_Problem to work on_
Print out the data that follows exactly, character for character, apart from the pictures.

_Data to examine_
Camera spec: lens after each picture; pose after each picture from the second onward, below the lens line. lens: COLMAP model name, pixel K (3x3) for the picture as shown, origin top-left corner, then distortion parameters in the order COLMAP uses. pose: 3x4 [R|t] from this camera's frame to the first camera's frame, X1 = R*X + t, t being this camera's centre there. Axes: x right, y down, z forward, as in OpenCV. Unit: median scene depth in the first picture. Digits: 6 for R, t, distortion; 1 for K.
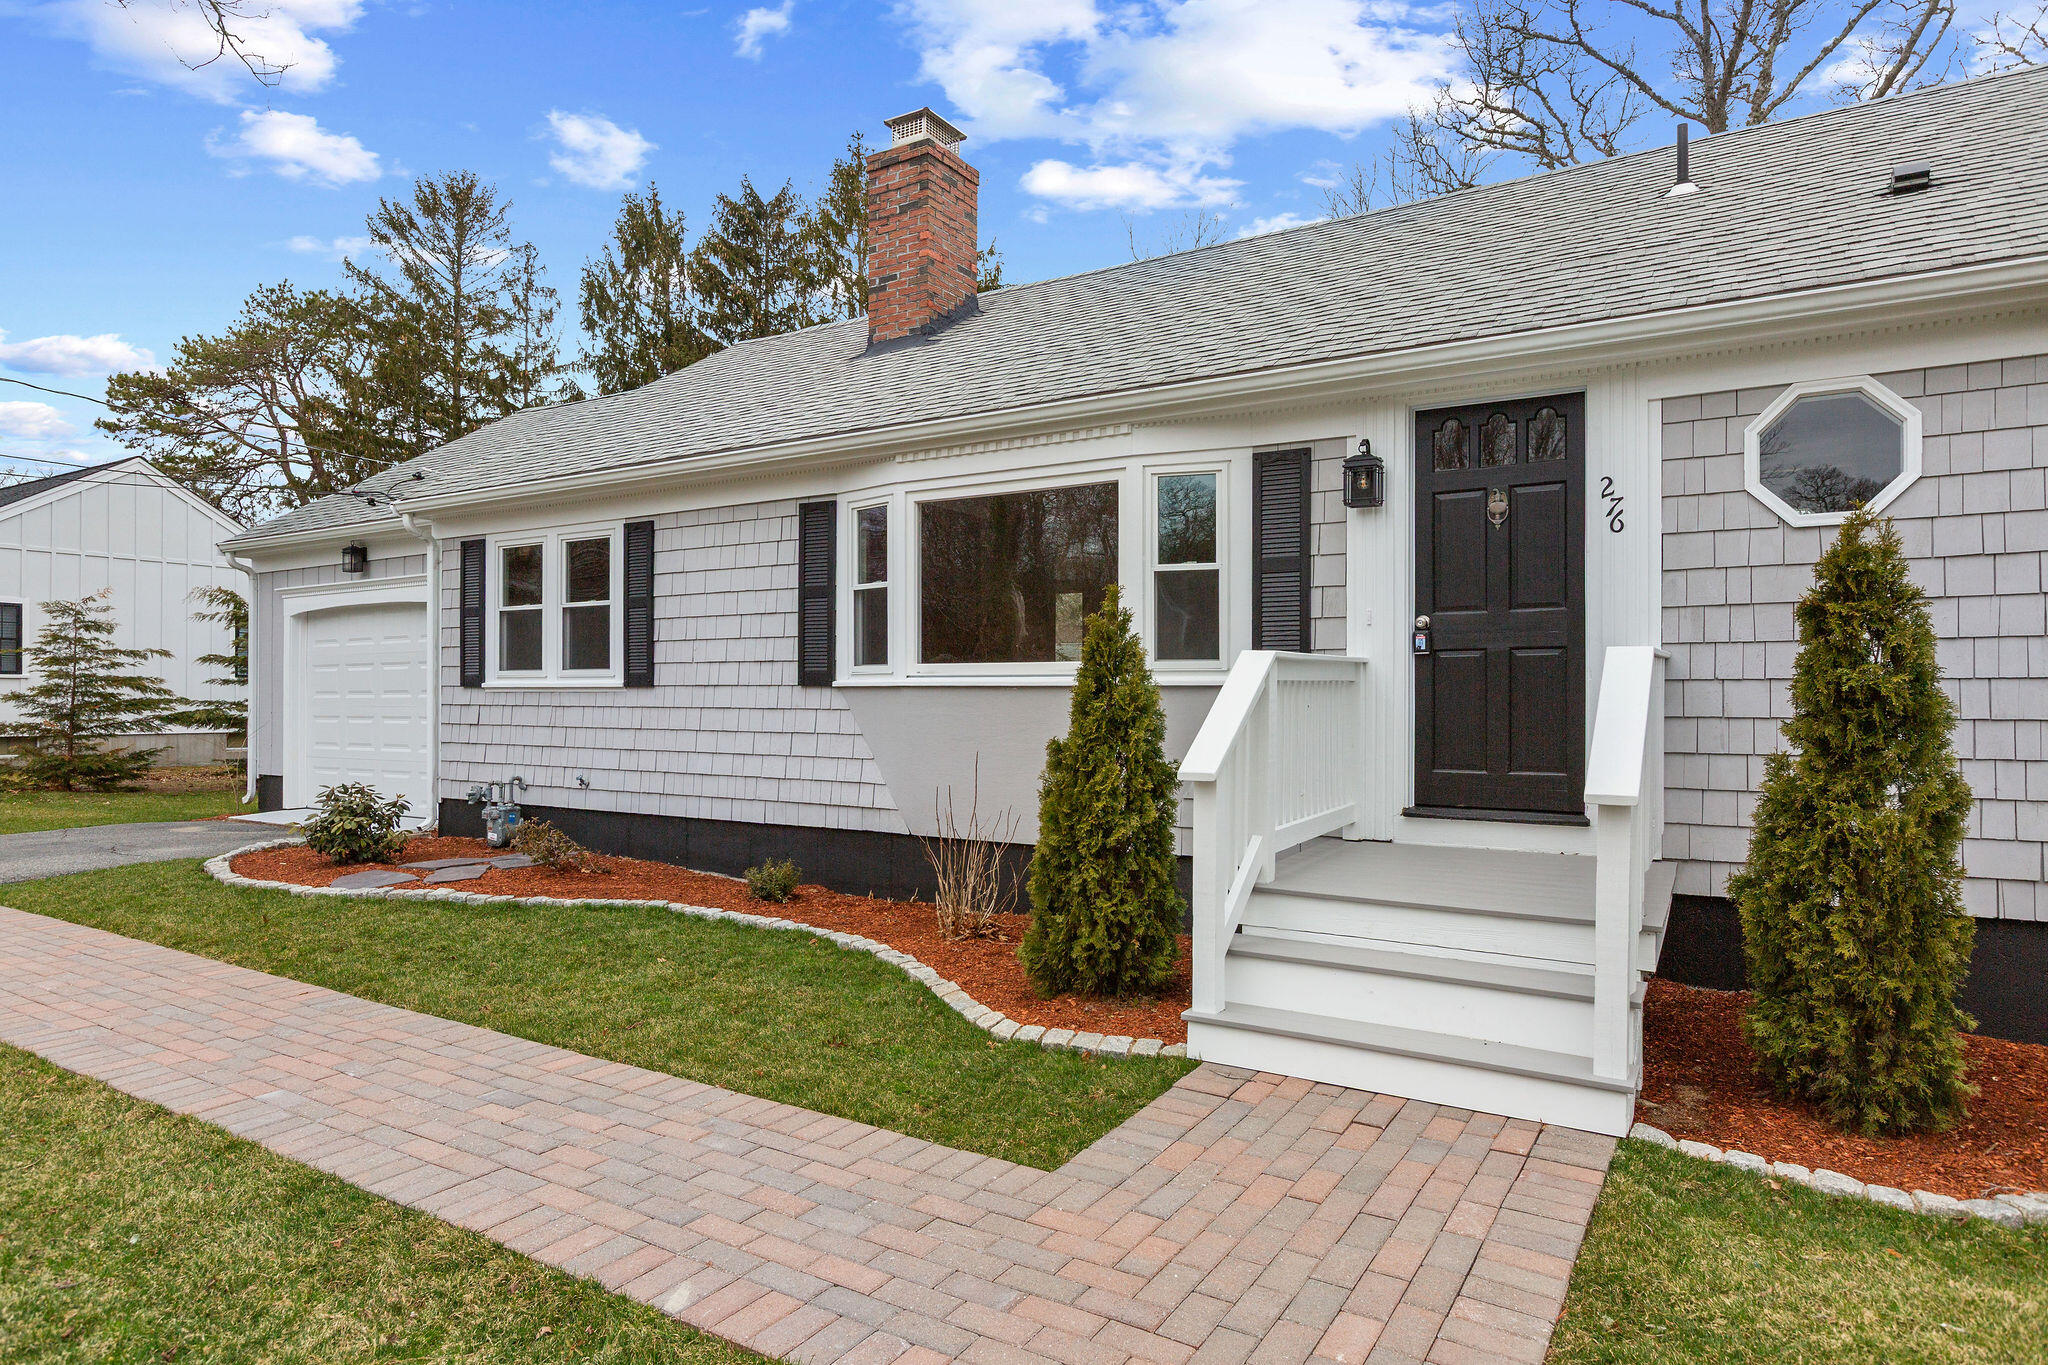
lens RADIAL K [[1188.8, 0, 1010.3], [0, 1188.8, 706.9], [0, 0, 1]] dist [-0.001647, 0.001772]
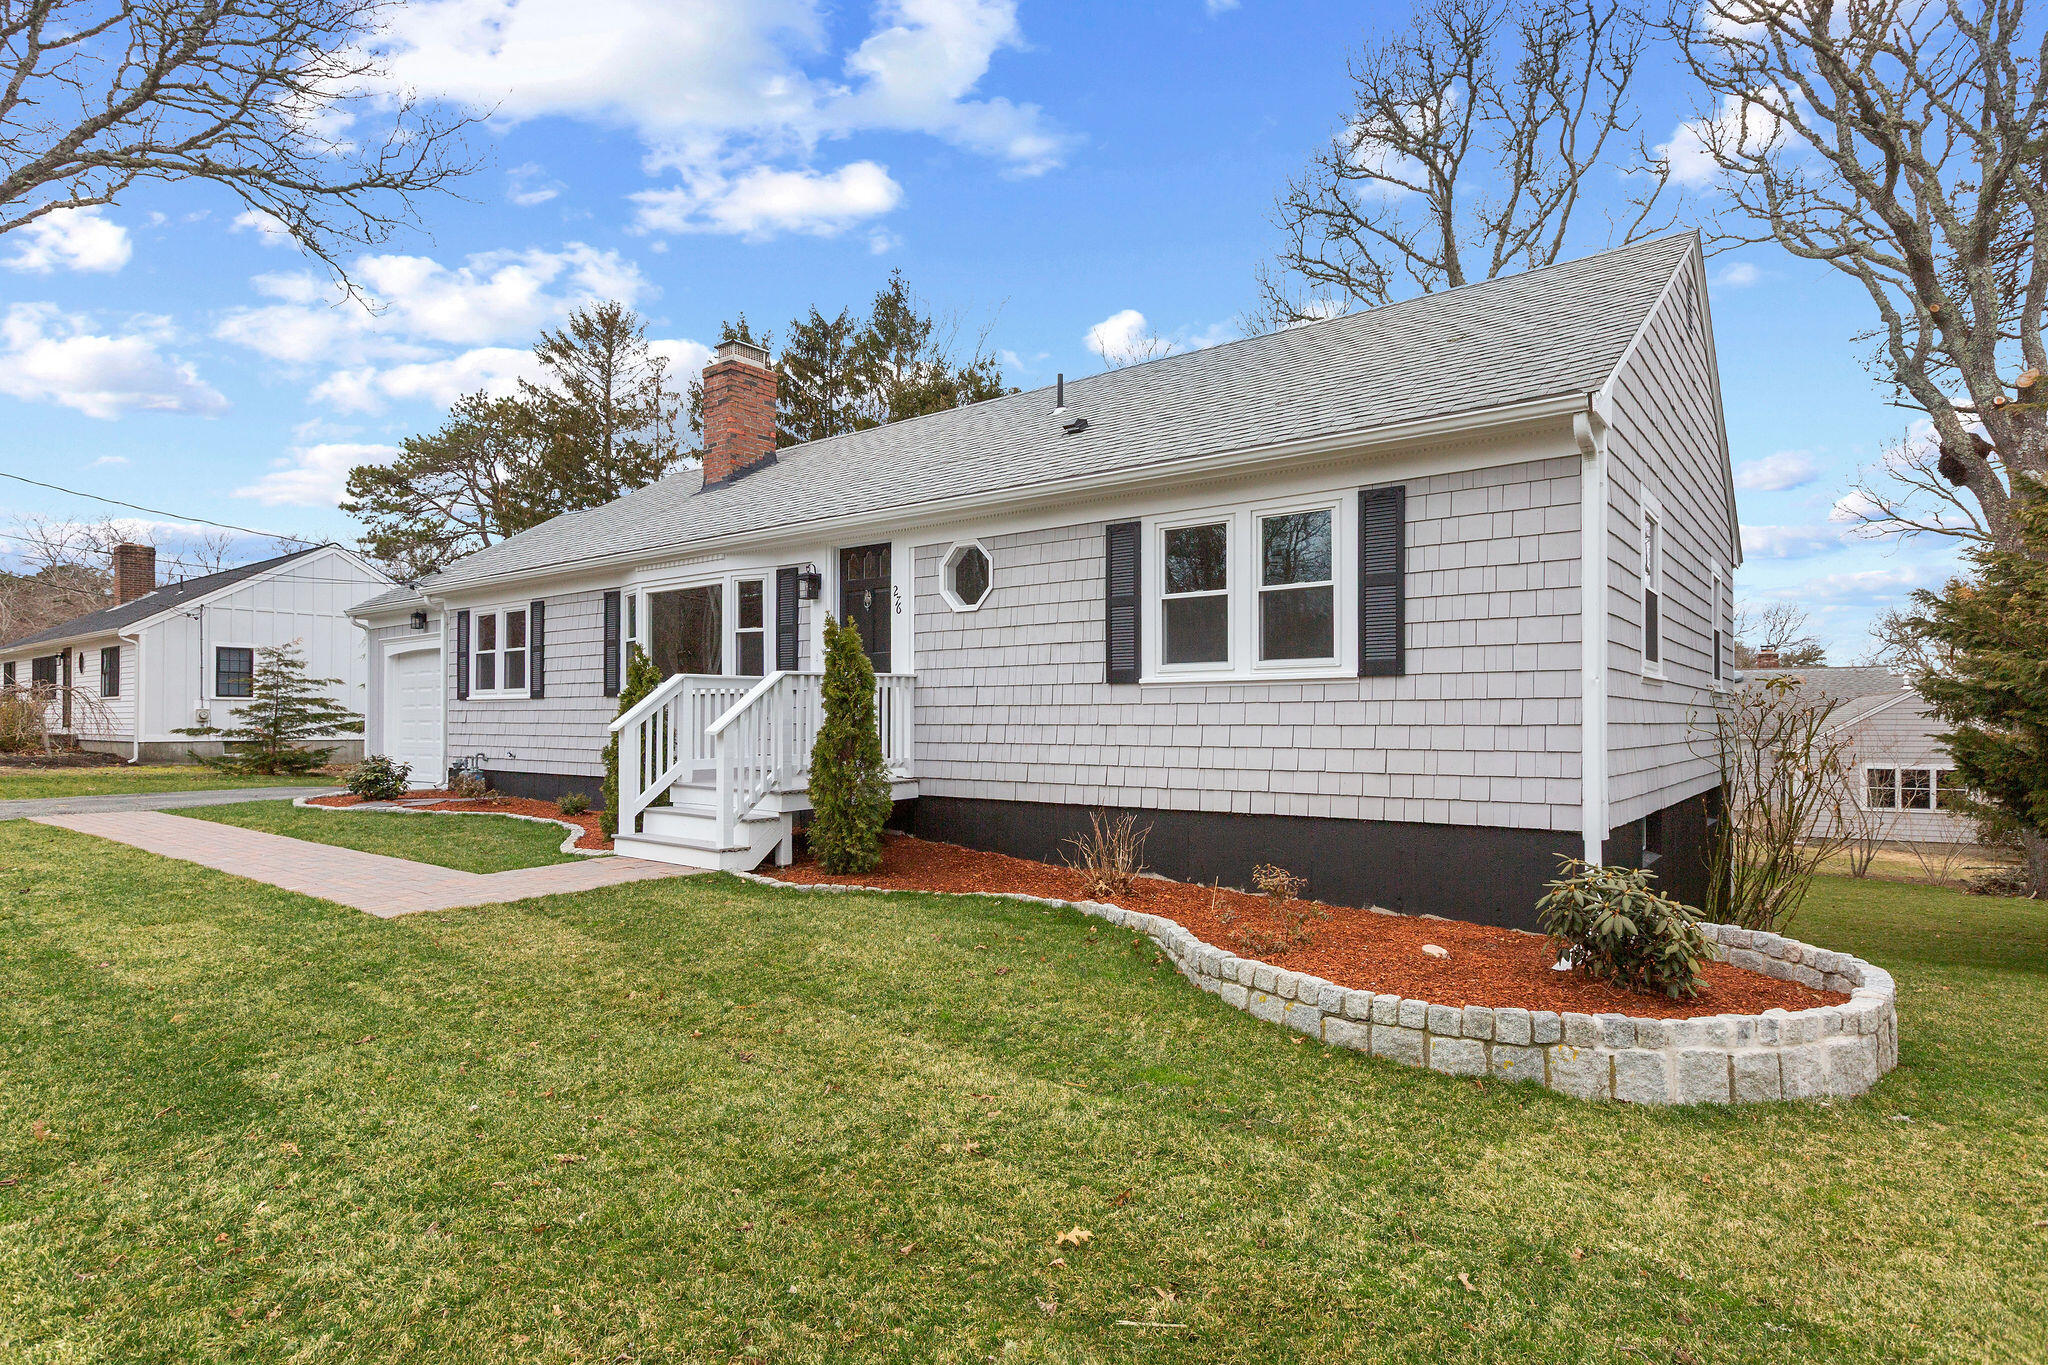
lens RADIAL K [[1082.6, 0, 1077.1], [0, 1082.6, 729.0], [0, 0, 1]] dist [-0.001479, 0.001252]
pose [[0.996488, -0.000855, -0.083728, 0.541355], [0.000693, 0.999998, -0.001956, 0.028187], [0.083730, 0.001891, 0.996487, -0.441403]]
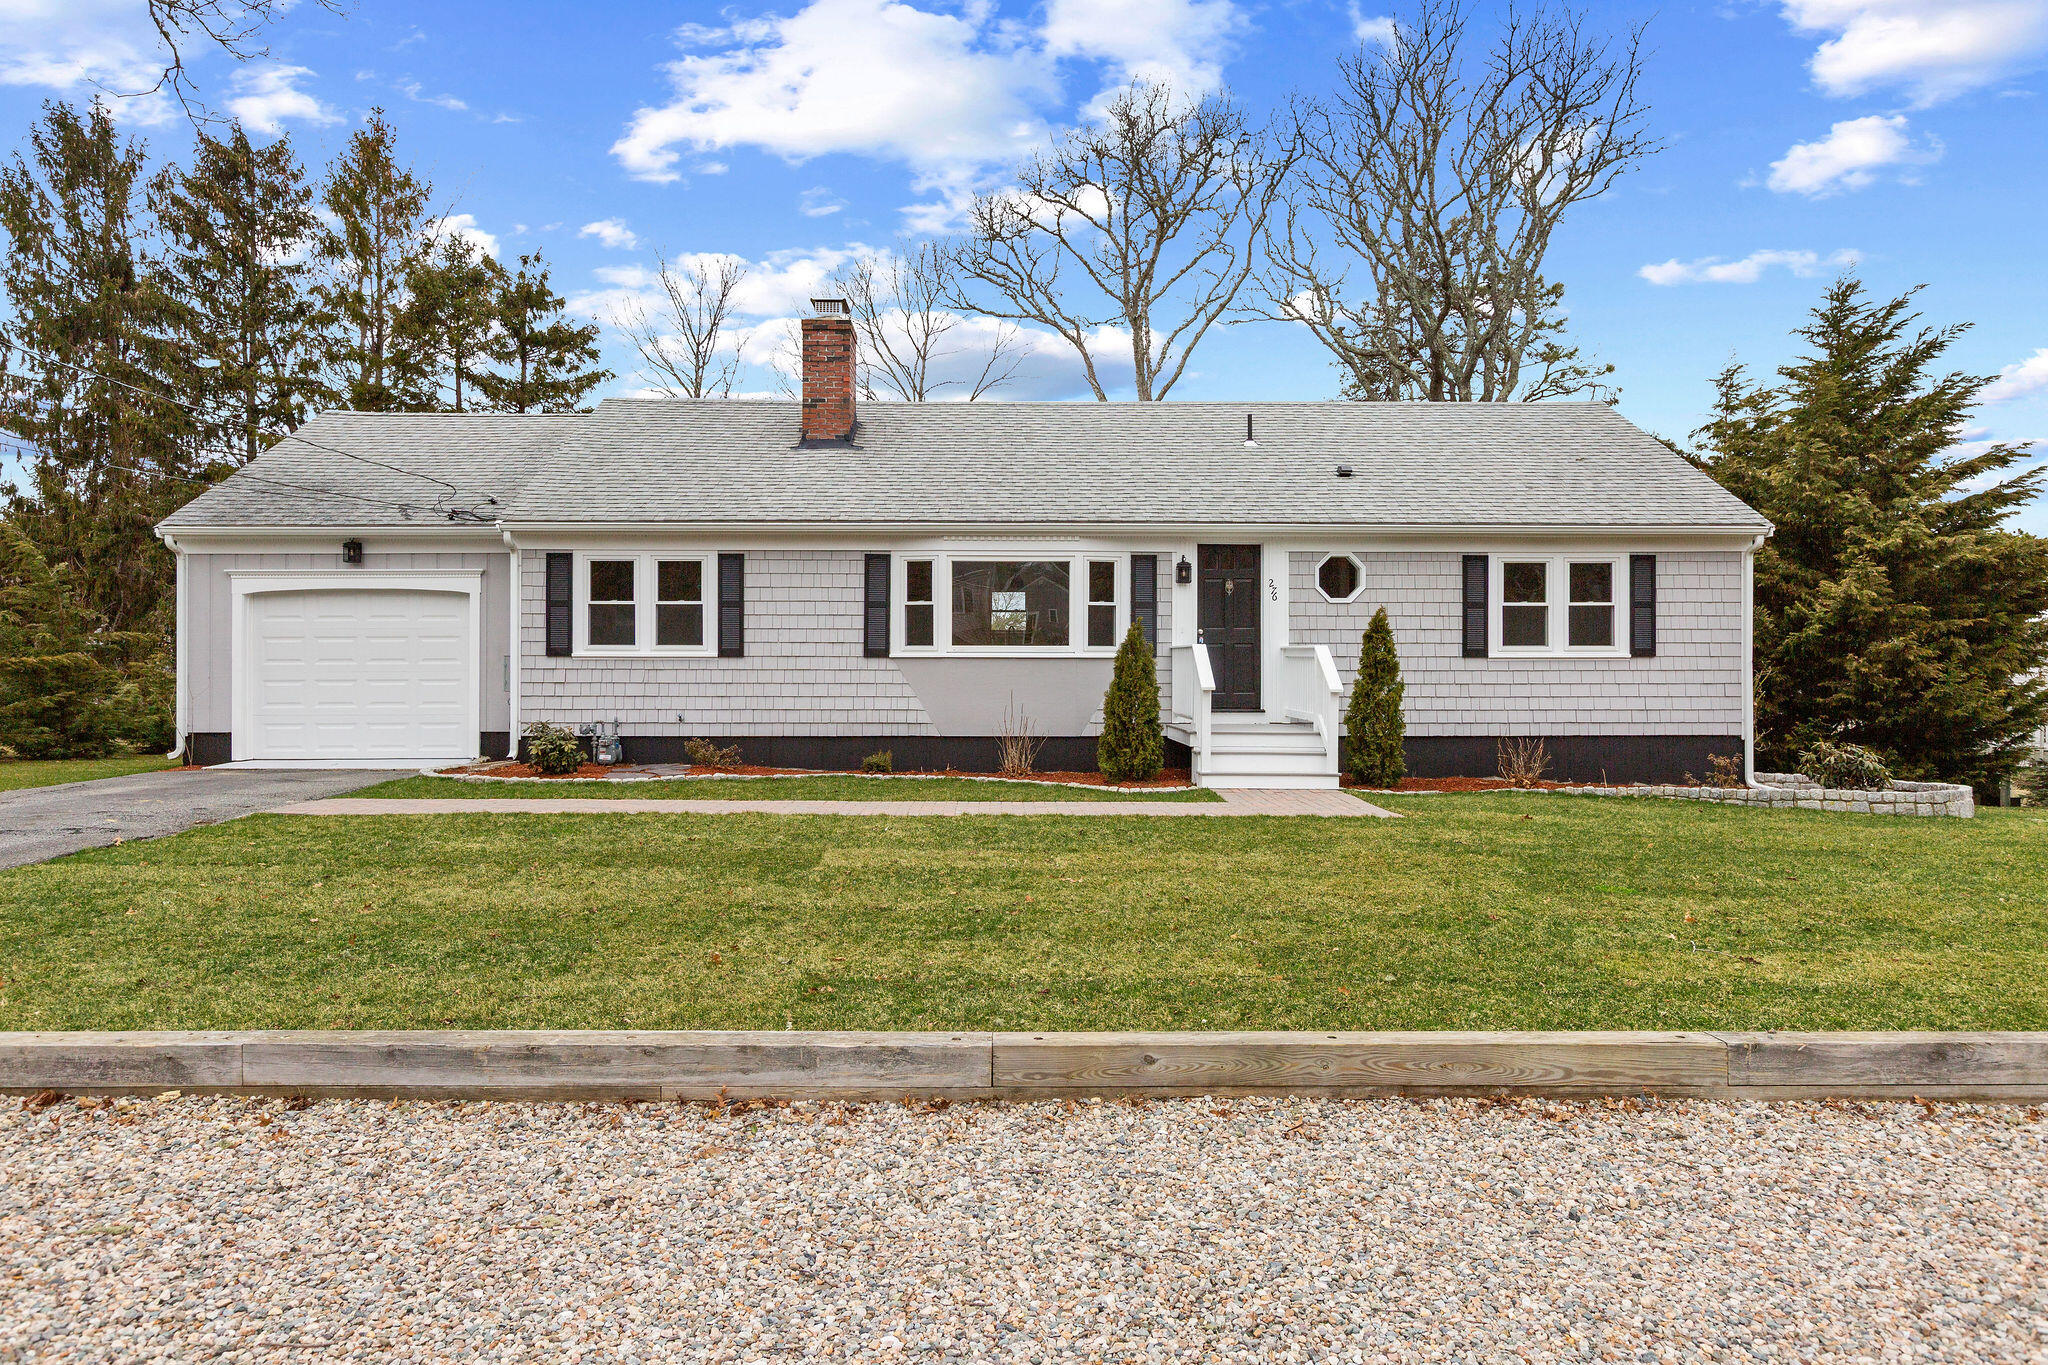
lens RADIAL K [[1223.9, 0, 1022.1], [0, 1223.9, 682.7], [0, 0, 1]] dist [-0.003881, -0.000240]
pose [[0.836577, -0.004801, 0.547828, -0.819132], [0.005615, 0.999984, 0.000189, 0.018345], [-0.547821, 0.002918, 0.836591, -0.547030]]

_Completed exercise_
Camera spec: lens after each picture; pose after each picture from the second onward, below the lens line. lens: COLMAP model name, pixel K (3x3) for the picture as shown, origin top-left corner, then distortion parameters in the order COLMAP uses. pose: 3x4 [R|t] from this camera's frame to the first camera's frame, X1 = R*X + t, t being this camera's centre there. Axes: x right, y down, z forward, as in OpenCV. Unit: median scene depth in the first picture. Digits: 6 for R, t, distortion; 1 for K.
lens RADIAL K [[1188.8, 0, 1010.3], [0, 1188.8, 706.9], [0, 0, 1]] dist [-0.001647, 0.001772]
lens RADIAL K [[1082.6, 0, 1077.1], [0, 1082.6, 729.0], [0, 0, 1]] dist [-0.001479, 0.001252]
pose [[0.996488, -0.000855, -0.083728, 0.541355], [0.000693, 0.999998, -0.001956, 0.028187], [0.083730, 0.001891, 0.996487, -0.441403]]
lens RADIAL K [[1223.9, 0, 1022.1], [0, 1223.9, 682.7], [0, 0, 1]] dist [-0.003881, -0.000240]
pose [[0.836577, -0.004801, 0.547828, -0.819132], [0.005615, 0.999984, 0.000189, 0.018345], [-0.547821, 0.002918, 0.836591, -0.547030]]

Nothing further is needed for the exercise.